Your tasks »
A - In the article on soldier suicides, rewrite the paragraph beginning "Around the clock access" as a short list that keeps its main facts.
B - Using the article on soldier suicides, decide whether each statement agrees with it. Answer yes or no, and quote the words that decide it.
(i) Noah Pierce was 23 when he died.
(ii) Pierce belonged to the Army's First Infantry Division.
(iii) Pierce left behind a book of poetry.
C - Write the next part of the article on soldier suicides and Noah Pierce, starting after its last sentence.

Saturday, March 29, 2008

Noah’s clause may save lives with mandatory counseling


Around the clock access to trained professional is available for anyone struggling with thoughts of suicide. Call 1-800-273-TALK (8255) to reach the National Suicide Prevention Hotline. If you are a veteran and would like to speak with someone trained in working with military members, press “1” to reach the VA hotline.



Reporter's Notebook: Soldier Suicides: veterans are killing themselves in record numbers
Filed under: City Pages

As of recently, soldiers killing themselves upon their return to combat have become all too familiar to Cheryl Softich, of Eveleth, Minn. Her son, Army Specialist Noah Pierce, 23, killed himself in July after deployment in Iraq.

He came home and was felt like he was a murderer. He said he killed a doctor while he was there; he mistook the doctor for a suicide bomber, his mother says.


Back home he couldn’t sleep at night. He was drinking all the time and the spark had drained from his eyes, Softich remembers.

“There were very few smiles that were genuine,” she says.

At the time of his death, Pierce, a member of the Army's Third Infantry Division, had plans for a third tour.

Unlike most parents and family members who are stonewalled by their sons and daughters in uniform who don’t want to speak about the trauma they experienced at war, Pierce journaled his experience in war, leaving behind a book of poetry.

(Photo sets of single scenes)
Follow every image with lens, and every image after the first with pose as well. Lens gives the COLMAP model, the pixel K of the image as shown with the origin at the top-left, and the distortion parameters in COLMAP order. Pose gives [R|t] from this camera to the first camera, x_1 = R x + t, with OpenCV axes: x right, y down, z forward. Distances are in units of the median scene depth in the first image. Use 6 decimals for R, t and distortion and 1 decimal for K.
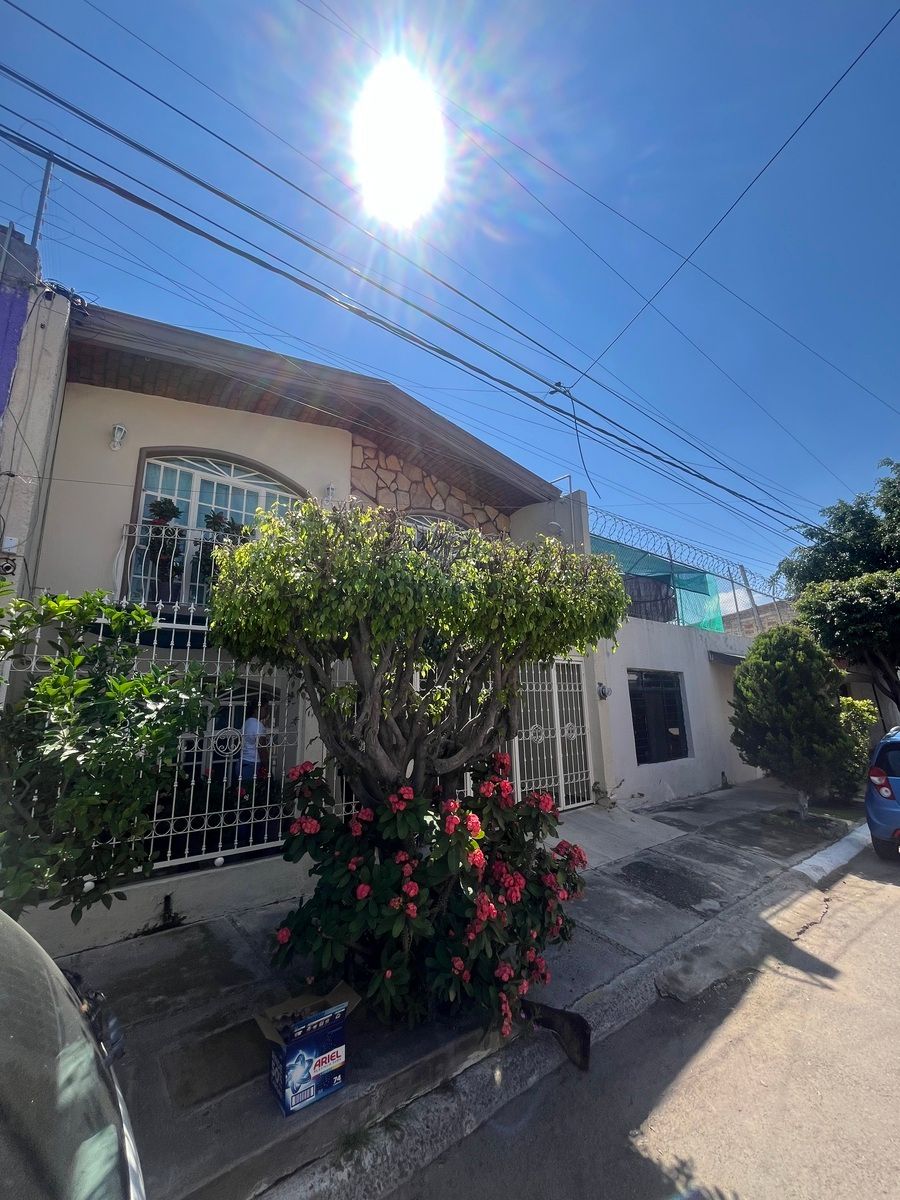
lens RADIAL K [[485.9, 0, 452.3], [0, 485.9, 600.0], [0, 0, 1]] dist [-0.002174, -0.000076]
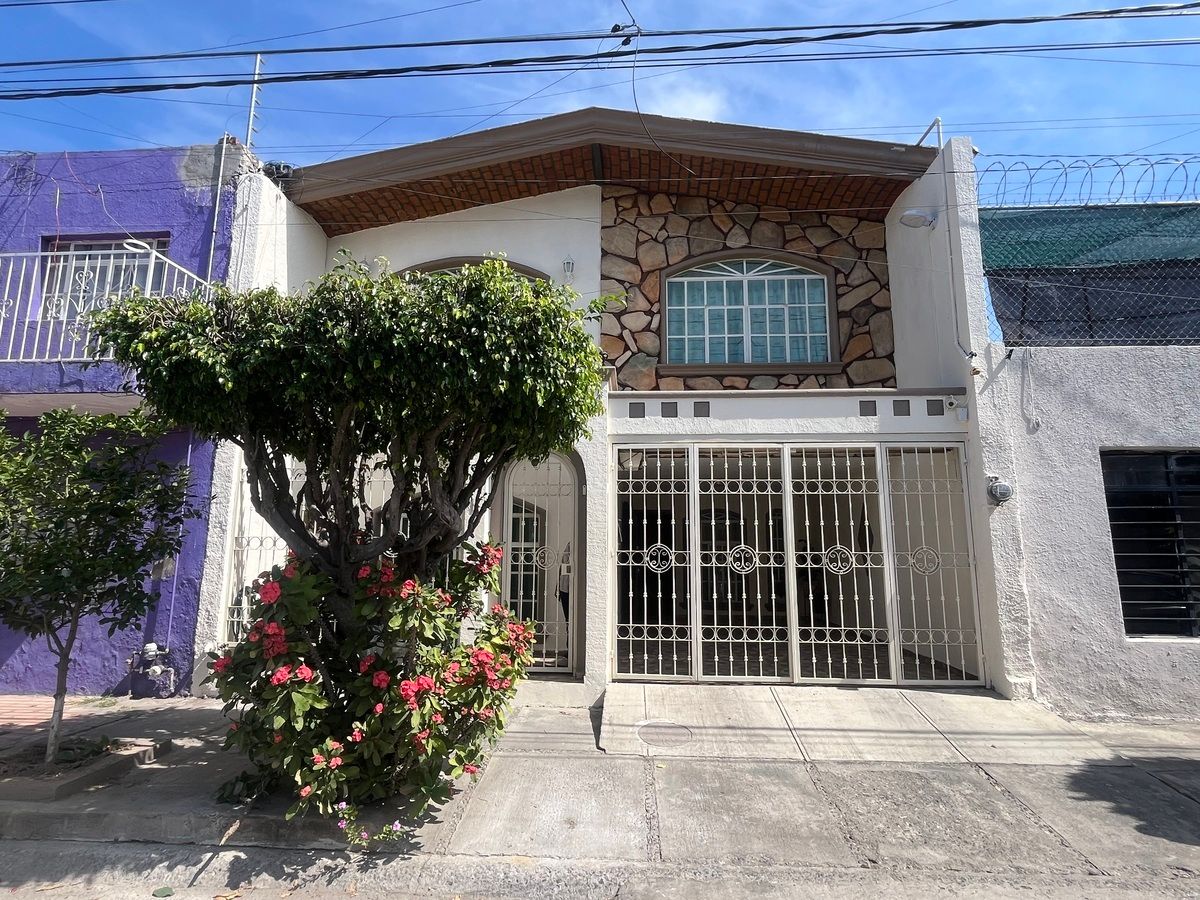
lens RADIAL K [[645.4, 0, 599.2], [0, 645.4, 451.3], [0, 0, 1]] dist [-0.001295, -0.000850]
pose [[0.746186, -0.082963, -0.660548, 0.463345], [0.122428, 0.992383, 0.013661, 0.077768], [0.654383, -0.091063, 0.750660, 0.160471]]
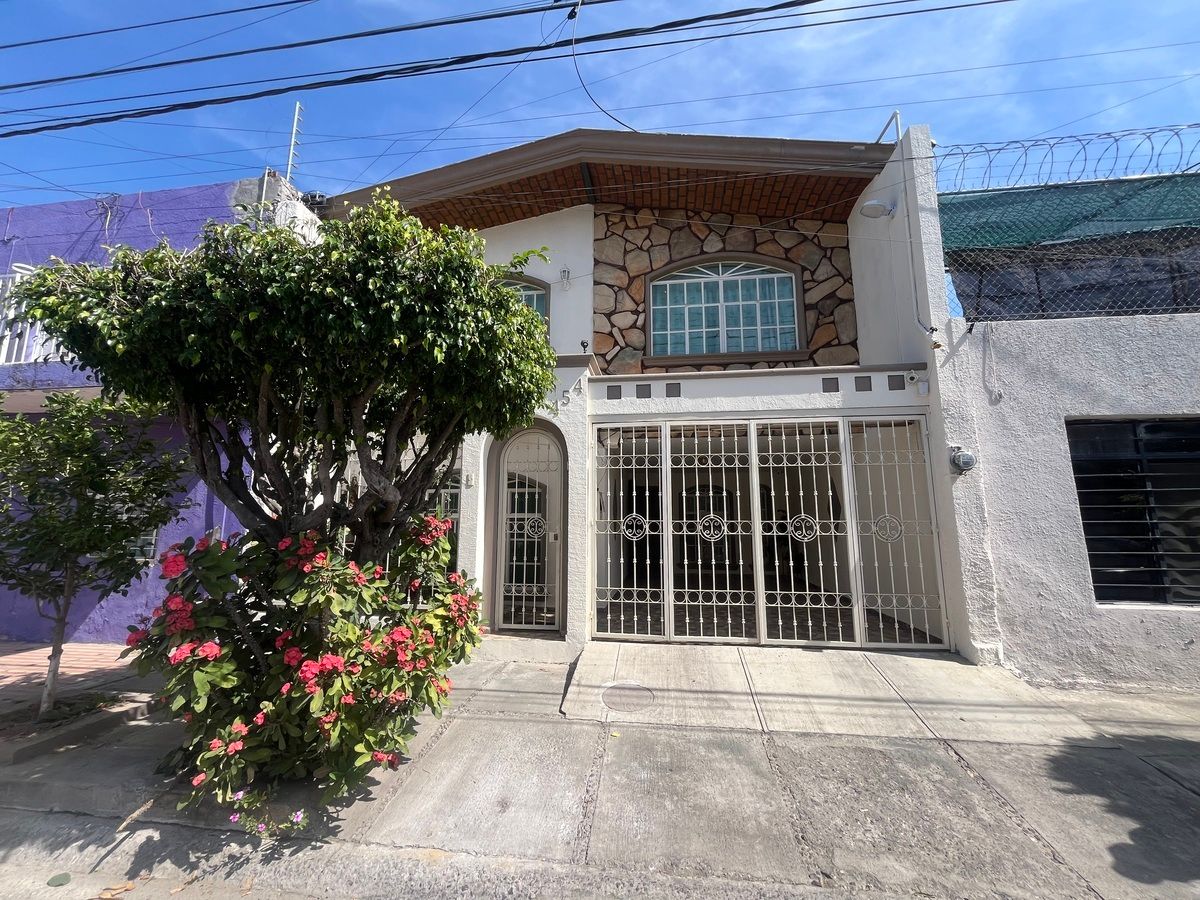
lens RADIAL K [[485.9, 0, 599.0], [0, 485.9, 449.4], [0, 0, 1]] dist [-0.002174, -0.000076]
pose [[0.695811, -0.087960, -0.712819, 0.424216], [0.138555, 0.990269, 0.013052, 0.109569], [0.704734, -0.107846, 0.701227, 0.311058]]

Answers to the exercise »
A -
- Trained professionals are available around the clock to anyone struggling with thoughts of suicide.
- Call 1-800-273-TALK (8255) to reach the National Suicide Prevention Hotline.
- Veterans who want someone trained in working with military members can press "1" to reach the VA hotline.

B -
(i) Yes: "Army Specialist Noah Pierce, 23, killed himself in July after deployment in Iraq."
(ii) No: "Pierce, a member of the Army's Third Infantry Division"
(iii) Yes: "leaving behind a book of poetry."

C -
"His writing just brings you to Iraq with him," says Softich, who published her son’s work in the California publication Rogue Voice.

In the poem “WTF” Pierce reflects on the accidental killing of the Iraqi doctor. "The investigation said it was done by the books / I ask myself, 'What the fuck kind of war is this?'"

In “Friends” Pierce writes about Iraqi kids who would give him food in exchange for water. "No english / No arabic / Yet we still understand each other."

He wrote about desert sandstorms in “Dust” and called Iraq a “godforgotten country,” where smoking is an imperative and the “girlfriends, the parties, the training /GONE.”

Softich is on a one-woman mission to change the military’s current mental health screening system for returning veterans.

Pierce, like the others in our feature on soldier suicides and PTSD, passed post deployment medical and psychological tests that allowed him to return sooner.
Softich is trying to enact a Noah’s clause, legislation that would require all troops to receive mandatory counseling, at least once every two weeks for a year, upon their return from active duty. Since coming forward, Representatives Jim Oberstar, D-Minnesota and Neil Abercrombie, D-Hawaii along with Senators Norm Coleman, R-Minnesota, and Amy Klobuchar R-Minnesota, have taken interest her idea, she says.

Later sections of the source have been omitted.